SOURCE PASSAGE:
----------
Bottom-Up Innovation Vital in Healthcare
Rhodes Scholar, Dr Jeeshan Chowdhury, argued the case for ‘bottom-up innovation in healthcare’ during a lecture at the Nelson Mandela School of Medicine.
Chowdhury is the co-founder of Hacking Health and is in his final year of Medical School at the University of Alberta after completing a DPhil studying Health Information Technology at the University of Oxford as a Rhodes Scholar.
The full title of his presentation was: “Clinician-led Development of Digital Health: The case for bottom-up innovation in Healthcare”.
Chowdhury began his research training at NASA where the challenge of human spaceflight sparked his interdisciplinary approach to develop innovative solutions. He has since worked throughout the technology pipeline from designing experimental hardware diagnostics to the implementation and assessment of commercialised software platforms. He recently launched his own digital start-up, Listrunnerapp.com, a point of care collaboration tool aimed at improving rounds and handovers for clinical teams.
----------
DATA EXTRACT:
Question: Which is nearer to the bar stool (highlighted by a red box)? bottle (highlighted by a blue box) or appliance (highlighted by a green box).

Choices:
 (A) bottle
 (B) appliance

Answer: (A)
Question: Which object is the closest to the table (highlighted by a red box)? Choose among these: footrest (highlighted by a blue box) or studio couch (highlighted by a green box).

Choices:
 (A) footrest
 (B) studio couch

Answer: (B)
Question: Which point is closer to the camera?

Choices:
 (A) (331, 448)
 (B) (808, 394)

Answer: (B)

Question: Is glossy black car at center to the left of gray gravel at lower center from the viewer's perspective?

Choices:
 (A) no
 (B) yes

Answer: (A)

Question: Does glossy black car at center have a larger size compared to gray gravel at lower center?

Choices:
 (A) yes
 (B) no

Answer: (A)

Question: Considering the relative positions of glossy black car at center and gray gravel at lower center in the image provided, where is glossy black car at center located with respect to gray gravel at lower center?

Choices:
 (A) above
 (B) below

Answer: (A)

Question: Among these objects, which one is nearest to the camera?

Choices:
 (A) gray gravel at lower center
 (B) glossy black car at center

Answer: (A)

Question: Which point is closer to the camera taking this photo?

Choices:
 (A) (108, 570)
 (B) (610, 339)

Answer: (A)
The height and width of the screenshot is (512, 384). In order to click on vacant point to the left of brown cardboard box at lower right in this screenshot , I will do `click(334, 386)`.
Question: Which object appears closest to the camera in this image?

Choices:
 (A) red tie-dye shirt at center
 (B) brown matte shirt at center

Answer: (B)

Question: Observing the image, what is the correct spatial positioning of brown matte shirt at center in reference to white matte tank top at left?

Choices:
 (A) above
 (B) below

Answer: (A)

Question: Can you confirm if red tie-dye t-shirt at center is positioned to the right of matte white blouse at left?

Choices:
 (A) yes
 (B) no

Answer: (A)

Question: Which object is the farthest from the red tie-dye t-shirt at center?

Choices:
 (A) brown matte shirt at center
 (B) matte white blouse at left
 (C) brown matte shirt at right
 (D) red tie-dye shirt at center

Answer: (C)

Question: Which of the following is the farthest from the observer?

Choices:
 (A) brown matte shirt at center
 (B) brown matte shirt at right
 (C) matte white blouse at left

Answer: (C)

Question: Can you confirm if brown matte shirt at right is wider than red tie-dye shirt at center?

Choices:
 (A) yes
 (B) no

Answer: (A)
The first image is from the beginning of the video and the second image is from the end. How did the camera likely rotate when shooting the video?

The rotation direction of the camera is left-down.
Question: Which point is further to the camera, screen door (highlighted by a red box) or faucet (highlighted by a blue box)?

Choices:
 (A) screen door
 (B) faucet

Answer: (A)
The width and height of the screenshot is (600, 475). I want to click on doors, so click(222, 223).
----------
WORK INSTRUCTION 1: In the article on bottom-up innovation in healthcare, where did Chowdhury begin his research training?
WORK INSTRUCTION 2: Continue the article on bottom-up innovation in healthcare, picking up after its final sentence.

ANSWER BOX 1: He began his research training at NASA.

ANSWER BOX 2:
Hacking Health, established by Chowdhury in 2012, is a social organisation which brings innovators and healthcare experts together, aiming to assemble solutions to front-line healthcare problems through the use of up-and-coming technology. By working with public hospitals and universities, the people at Hacking Health are able to use digital innovations to solve problems which occur at a grassroots level within the community.
‘While technology has advanced rapidly over the last 20 years, healthcare has not,’ said Chowdhury. ‘The flow of the healthcare system has increased, along with the rise in healthcare costs, yet technology in comparison, has had a rapid decrease in cost efficiency. This paradoxical scenario between the two aspects of healthcare and technology raises the fundamental question: How does one introduce IT to a system that has utilised more traditional methods that date back to the 1960’s?’
Chowdhury explains that top-down approaches to modernise healthcare have failed within the healthcare system due to the dictating use of technology and that in a complex bureaucratic system, by promoting a bottom-up approach, problems which happen on the ground and affect doctors and patients can be addressed directly.
Utilising a method called a Hack-A-Thon, a hacking marathon, engineers set themselves a challenge to achieve results to a particular dilemma within 48 hours. These Hack-A-Thons get clinicians, patients, developers, designers, entrepreneurs and doctors to all work together and combat a particular problem head on.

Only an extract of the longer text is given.